Sieben Jahre nach dem Loveparade-Unglück in Duisburg sind die Hintergründe der Katastrophe weiterhin unklar. 21 Menschen starben damals, viele Betroffene sind noch immer traumatisiert. Im Dezember soll es zum Prozess kommen. Unterdessen leiden die Betroffenen weiter.

Von Moritz Küpper | 23.07.2017
    Gedenkstätte zur Loveparade 2010 am Karl-Lehr-Tunnel in Duisburg. Der Karl-Lehr-Tunnel und die Rampe des Loveparade-Geländes sind die Orte der Katastrophe vom 24. Juli 2010.
    Ein Teil der Gedenkstätte am Karl-Lehr-Tunnel in Duisburg. Der Karl-Lehr-Tunnel und die Rampe des Loveparade-Geländes waren die Orte der Katastrophe vom 24. Juli 2010. (picture alliance / Revierfoto/Revierfoto/dpa)

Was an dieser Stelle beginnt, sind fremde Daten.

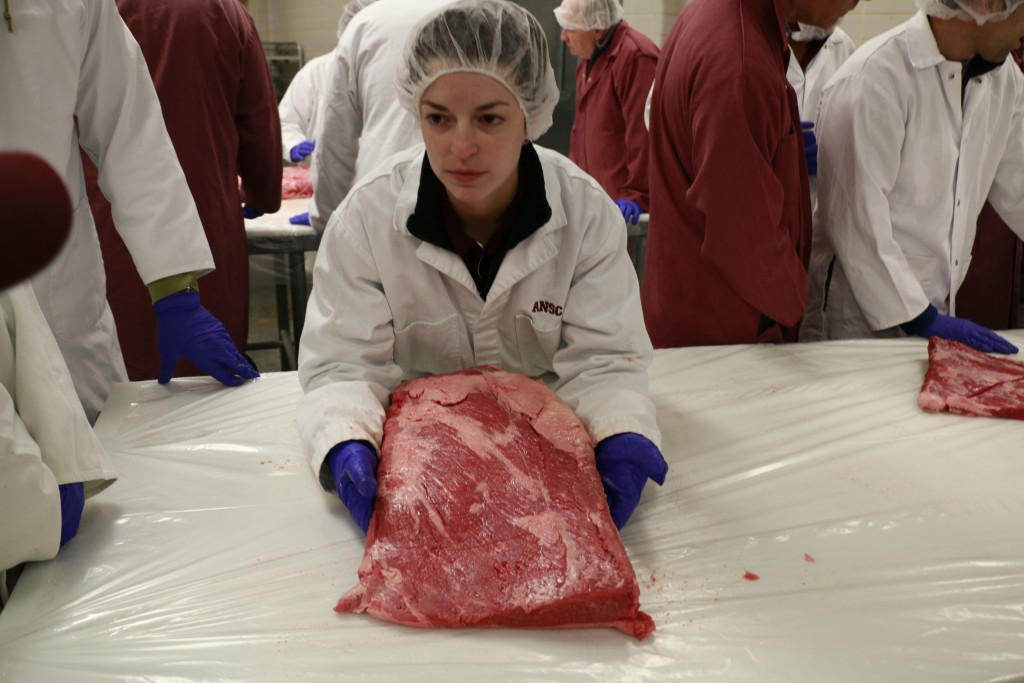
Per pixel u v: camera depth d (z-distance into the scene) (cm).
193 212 176
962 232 225
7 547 113
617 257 154
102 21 165
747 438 162
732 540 129
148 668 101
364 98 292
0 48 152
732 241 202
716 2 207
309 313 154
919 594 116
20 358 121
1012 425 168
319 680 100
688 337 230
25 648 104
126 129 171
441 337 158
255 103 283
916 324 217
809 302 254
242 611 111
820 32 250
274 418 165
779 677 101
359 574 115
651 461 133
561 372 158
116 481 141
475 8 124
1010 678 101
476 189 130
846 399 180
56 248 26
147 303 269
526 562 114
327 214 312
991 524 133
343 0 617
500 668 103
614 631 110
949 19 198
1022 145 233
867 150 211
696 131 202
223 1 265
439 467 129
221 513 133
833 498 140
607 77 343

    Gabi Müller kann sich noch genau erinnern, an den 24. April dieses Jahres:
    "Ich war gerade im Auto und hatte die Elf-Uhr-Nachrichten … Und dann hörte ich nur: Loveparade. Heh. Ich denk, was? Lauter gemacht. Ich denk, wie? Es gibt doch einen Prozess!? Ich konnte es gar nicht fassen. Selbst am anderen Morgen, hab ich gedacht: Hast Du das jetzt geträumt oder ist das wahr?"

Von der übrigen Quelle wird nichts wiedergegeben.